Puebla, 21 de abril. Esta puede ser toda una sorpresa para los aficionados a los toros: con la invasión europea de la tierra firme de América, encabezada por Hernán Cortés, el hierro llegó no sólo para marcar a los indios ?antes que fray Bartolomé de Las Casas venciera a López de Gómara en la polémica acerca de si los naturales de este continente eran recipiendarios de un alma humana?, sino también al ganado y, créase o no, a los libros.

Bueno, que los libros hayan sido herrados todavía está por aclararse. Un científico de la UNAM trabaja actualmente en la construcción de un acelerador de partículas que, entre otras cosas, podrá tal vez concluir sin asomo de duda cuál era el metal que se empleaba para marcar libros. Pero no nos adelantemos.

Durante la segunda mitad del siglo XVI ?ese periodo tan caro a los historiadores porque había tantas cosas que hoy resulta imposible descubrir y, a falta de datos concretos, pueden ser inventadas?, los primeros libros que vinieron a dar a nuestro suelo llegaron, como es de suponerse, no en las alforjas de los soldados sino en los baúles de los frailes. Una pieza imprescindible para ellos, por ejemplo, era la Gramática de Nebrija, por supuesto en latín, así como obras de teología y geografía, por aludir a lo obvio.
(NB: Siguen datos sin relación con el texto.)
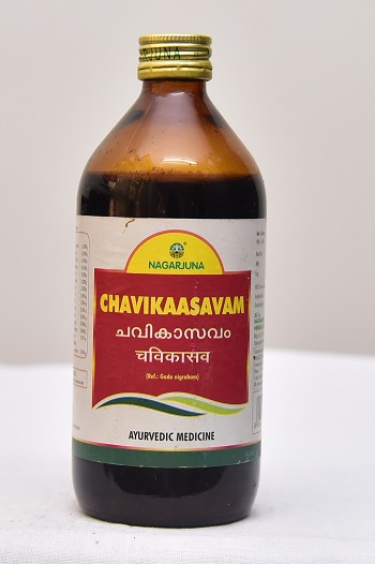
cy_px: 282
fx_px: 782
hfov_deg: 27.0
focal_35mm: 50
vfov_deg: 39.6
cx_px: 188
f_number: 4.5
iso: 1600
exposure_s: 1/125
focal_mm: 50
Una vez establecidos aquí, organizados en conventos y escuelas para los naturales del lugar, los frailes diéronse a la labor de formar bibliotecas, trabajando en la imprenta en forma artesanal, con papel de algodón y cosiendo los pliegos a mano. Pero antes de echar a circular el fruto de estos empeños, para protegerse de la Inquisición y de las trapacerías de los falsificadores, quemaban el canto de cada volumen para estamparle una marca propia de su orden, congregación, monasterio o sitio de procedencia.

Estas "marcas de fuego", según se les conocía entonces, guardaban un parecido asombroso con los jeroglíficos de los hierros ganaderos que hoy en día distinguen a las reses de cada dehesa del campo bravo. Pero esta práctica no fue importada de Iberia, donde jamás existió, sino que nació en América y proliferó en la capitanía general de Guatemala, en Nicaragua y en Brasil, de donde más tarde pasó a Portugal.

En la portentosa biblioteca La Fragua, perteneciente a la Universidad Autónoma de Puebla, coexisten en la actualidad alrededor de 90 mil volúmenes antiguos, en su mayoría incunables, que ostentan las diversas marcas de fuego de sus propietarios originales. Hay, asimismo, un catálogo de estas señas de identidad, que a la postre no son tantas. Los científicos de nuestros días, sin embargo, han concluido que tales cicatrices no pudieron haber sido fijadas en el papel con un hierro al rojo vivo, como en el caso de los pueblos avasallados y de las reses, porque la quemadura habría provocado la destrucción del ejemplar completo. Sin embargo, hasta que el acelerador de partículas no resuelva el misterio, no tendremos otro remedio que permanecer boquiabiertos, asidos a la perplejidad.